Jamie hadn’t called it, but yes, she was offended. Trust Caroline to home in on that. She had always been attuned to Jamie’s feelings. Add a negative overlay, though, and you had Caroline seeing a Jamie who couldn’t do her design work, or plan a wedding, or be a good mother without losing it over a dirty T-shirt, and therefore couldn’t
possibly
take over as the host of
Gut It!

Feeling a wave of anger, she was trying to think how to respond without provoking an all-out confrontation when Caroline said, “You’ve been telling me for a while that once Malcolm retires, you’d need to hire someone else. Why not now?”

“Because Malcolm hasn’t retired yet.”

“He’s not even working half time, and most of what he does do is from his retirement place in Vermont. He’s rarely in the office. He’d probably be relieved to have an excuse to clean out his desk.”

That desk was perfectly neat, proof that the man wasn’t around. Jamie’s intern’s desk was messier, though the woman was currently at a site rechecking specs.

“Yes, I know your clients want you,” Caroline said. “I don’t blame them. But why can’t you be the name designer and the brain power behind a project while a new hire does the follow-up work?”

“Because,” Jamie said as she swiveled to face her mother, “that isn’t how it works. A good architect won’t want to play second fiddle to me. (A) she’ll want to work with her own designs so that she can build her own name, (B) if she’s fully licensed, she’s probably older than me, and (C), given (A) and (B), if she isn’t a MacAfee, she’ll feel threatened.”

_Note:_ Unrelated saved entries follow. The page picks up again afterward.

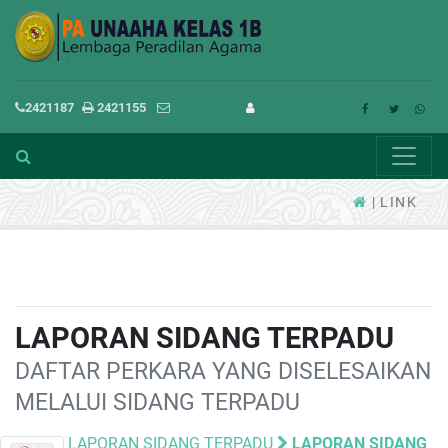
2421187
2421155
LINK
LAPORAN SIDANG TERPADU
DAFTAR PERKARA YANG DISELESAIKAN
MELALUI SIDANG TERPADU
LAPORAN SIDANG TERPADU
LAPORAN SIDANG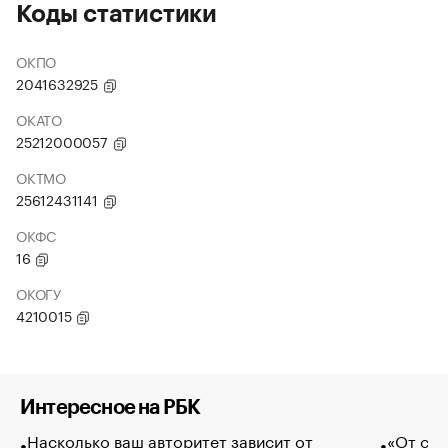
Коды статистики
ОКПО
2041632925
ОКАТО
25212000057
ОКТМО
25612431141
ОКФС
16
ОКОГУ
4210015
Интересное на РБК
Насколько ваш авторитет зависит от
«От спо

Caroline made a dismissive sound and stood. “The family thing has to change. We need a real estate agent, we need a marketer, we may well need a CEO if something happens to Theo, so what’s one more architect? Okay, if you don’t want to bring in a new person, what about shifting work around? We have two other design teams already on staff. Let them help.”

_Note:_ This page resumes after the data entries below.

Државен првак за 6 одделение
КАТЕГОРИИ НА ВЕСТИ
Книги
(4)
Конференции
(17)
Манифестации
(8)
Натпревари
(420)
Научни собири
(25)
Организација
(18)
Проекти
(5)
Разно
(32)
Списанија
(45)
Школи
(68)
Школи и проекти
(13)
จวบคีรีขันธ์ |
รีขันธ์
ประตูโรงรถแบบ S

Jamie told herself that her mother cared. But if she did—if she had a
clue
what Jamie was facing with Brad, with Tad, with her own insecurities—she wouldn’t be harping on this.

“You think I can’t do my job,” she said.

“Which job are you talking about?” Caroline asked. “Seems to me you’re working three right now.” Her eyes softened along with her voice. “You don’t have to do this all on your own, Jamie. When you were a singles star, it was just you out there on the court facing an opponent, and it had to be that way. But this doesn’t. No one expects you to do everything yourself. There is nothing wrong with delegating.”